→ **Задание**: Перепишите все записи ниже строка в строку, без изменений, только без картинок.

→ **Данные**:
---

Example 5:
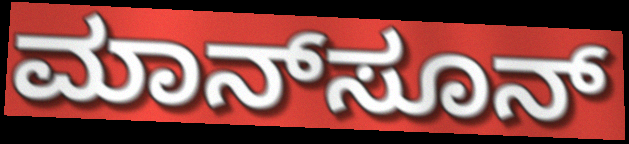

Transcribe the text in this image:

ಮಾನ್‌ಸೂನ್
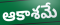
ఆకాశమే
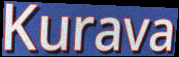
Kurava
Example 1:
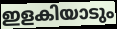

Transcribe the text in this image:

ഇളകിയാടും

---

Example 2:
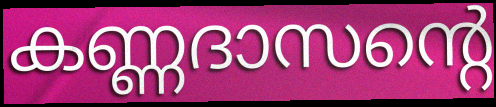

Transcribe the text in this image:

കണ്ണദാസന്റെ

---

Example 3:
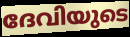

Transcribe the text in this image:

ദേവിയുടെ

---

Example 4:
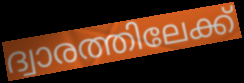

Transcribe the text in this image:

ദ്വാരത്തിലേക്ക്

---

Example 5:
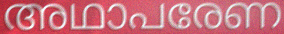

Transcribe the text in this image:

അഥാപരേണ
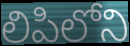
లిపిలోని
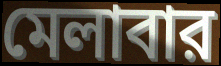
মেলাবার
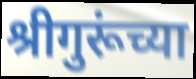
श्रीगुरूंच्या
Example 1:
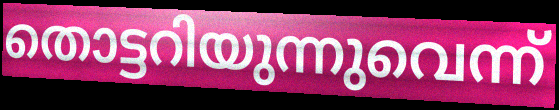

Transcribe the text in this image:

തൊട്ടറിയുന്നുവെന്ന്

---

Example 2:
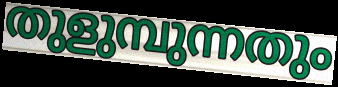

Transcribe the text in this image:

തുളുമ്പുന്നതും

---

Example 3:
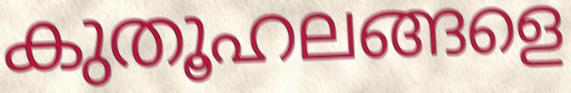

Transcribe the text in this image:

കുതൂഹലങ്ങളെ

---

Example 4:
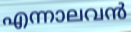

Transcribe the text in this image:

എന്നാലവൻ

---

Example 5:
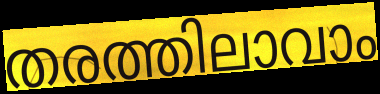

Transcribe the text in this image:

തരത്തിലാവാം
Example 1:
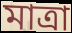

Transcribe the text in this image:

মাত্ৰা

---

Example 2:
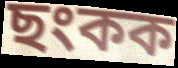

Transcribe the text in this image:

ছংকক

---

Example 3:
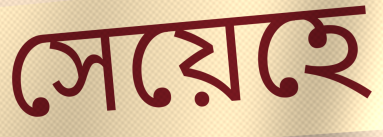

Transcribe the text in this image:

সেয়েহে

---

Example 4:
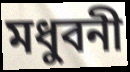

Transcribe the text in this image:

মধুবনী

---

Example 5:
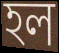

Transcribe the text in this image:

হল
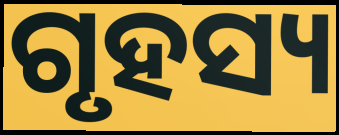
ଗୃହସ୍ୟ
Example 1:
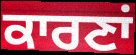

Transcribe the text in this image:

ਕਾਰਣਾਂ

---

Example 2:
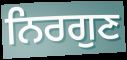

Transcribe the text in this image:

ਨਿਰਗੁਣ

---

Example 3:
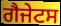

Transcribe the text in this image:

ਗੈਜੇਟਸ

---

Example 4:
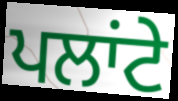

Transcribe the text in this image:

ਪਲਾਂਟੇ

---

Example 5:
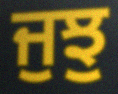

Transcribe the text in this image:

ਜੁਝੁ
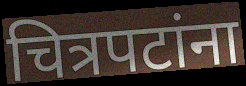
चित्रपटांना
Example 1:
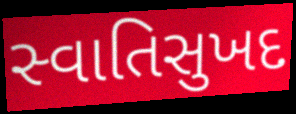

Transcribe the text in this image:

સ્વાતિસુખદ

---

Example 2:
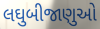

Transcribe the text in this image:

લઘુબીજાણુઓ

→ **Результат**:
---

Example 5:

Transcribe the text in this image:

ಮಾನ್‌ಸೂನ್
ఆకాశమే
Kurava
Example 1:

Transcribe the text in this image:

ഇളകിയാടും

---

Example 2:

Transcribe the text in this image:

കണ്ണദാസന്റെ

---

Example 3:

Transcribe the text in this image:

ദേവിയുടെ

---

Example 4:

Transcribe the text in this image:

ദ്വാരത്തിലേക്ക്

---

Example 5:

Transcribe the text in this image:

അഥാപരേണ
లిపిలోని
মেলাবার
श्रीगुरूंच्या
Example 1:

Transcribe the text in this image:

തൊട്ടറിയുന്നുവെന്ന്

---

Example 2:

Transcribe the text in this image:

തുളുമ്പുന്നതും

---

Example 3:

Transcribe the text in this image:

കുതൂഹലങ്ങളെ

---

Example 4:

Transcribe the text in this image:

എന്നാലവൻ

---

Example 5:

Transcribe the text in this image:

തരത്തിലാവാം
Example 1:

Transcribe the text in this image:

মাত্ৰা

---

Example 2:

Transcribe the text in this image:

ছংকক

---

Example 3:

Transcribe the text in this image:

সেয়েহে

---

Example 4:

Transcribe the text in this image:

মধুবনী

---

Example 5:

Transcribe the text in this image:

হল
ଗୃହସ୍ୟ
Example 1:

Transcribe the text in this image:

ਕਾਰਣਾਂ

---

Example 2:

Transcribe the text in this image:

ਨਿਰਗੁਣ

---

Example 3:

Transcribe the text in this image:

ਗੈਜੇਟਸ

---

Example 4:

Transcribe the text in this image:

ਪਲਾਂਟੇ

---

Example 5:

Transcribe the text in this image:

ਜੁਝੁ
चित्रपटांना
Example 1:

Transcribe the text in this image:

સ્વાતિસુખદ

---

Example 2:

Transcribe the text in this image:

લઘુબીજાણુઓ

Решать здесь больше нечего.